Yeah, Wikipedia is my default search engine too. But that also means that I have to retrain my fingers for the cases when I don't want to search in Wikipedia to open something else than Google. It's hard :)

Not Go!

Posted May 15, 2013 12:17 UTC (Wed) by mpr22 (subscriber, #60784) [Link]

"Go" and "Go!" are terrible names for programming languages; I cannot bring myself to care that Francis McCabe's "Go!" came before Google's "Go".

Not Go!

Posted May 15, 2013 19:30 UTC (Wed) by rriggs (guest, #11598) [Link] (2 responses)

Shhh... let it go in peace. Before your post, the only reaction to the release announcement was from the crickets chirping.

Not Go!

Posted May 15, 2013 20:56 UTC (Wed) by nix (subscriber, #2304) [Link] (1 responses)
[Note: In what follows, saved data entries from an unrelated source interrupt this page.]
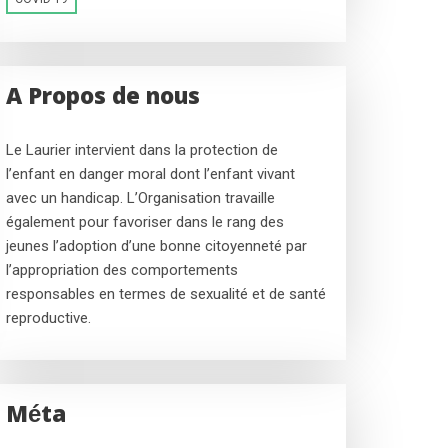
A Propos de nous
Le Laurier intervient dans la protection de
l’enfant en danger moral dont l’enfant vivant
avec un handicap. L’Organisation travaille
également pour favoriser dans le rang des
jeunes l’adoption d’une bonne citoyenneté par
l’appropriation des comportements
responsables en termes de sexualité et de santé
reproductive.
Méta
We need two closely-related languages with language-related names, "Run" and "Stop", entirely so we can call a hybrid between them "Run/Stop" and annoy old-time Commodore 64 owners.

Not Go!

Posted May 16, 2013 8:51 UTC (Thu) by mpr22 (subscriber, #60784) [Link]

s/annoy/amuse/ ; # :)

Not Go!

Posted May 15, 2013 21:03 UTC (Wed) by Kit (guest, #55925) [Link]

Hilariously enough, the Wikipedia page for Google's Go language was created the day before "Go!"'s page, despite Go! being about 6 years older (publicly known, at least).

But has Google's choice of language name /actually/ caused Go! any harm? It was a VERY obscure language. It seems extremely likely that Google's release of Go is the reason that Go!'s wikipedia page was created (seeing how closely together they were created), and quite likely has resulted in more attention for Go! than it had received in the entire prior history of the language.

It's unfortunate that there was a naming collision, but that's just all the more reason that you shouldn't use such a generic name for something (especially if you can't get it immediately out there and recognized).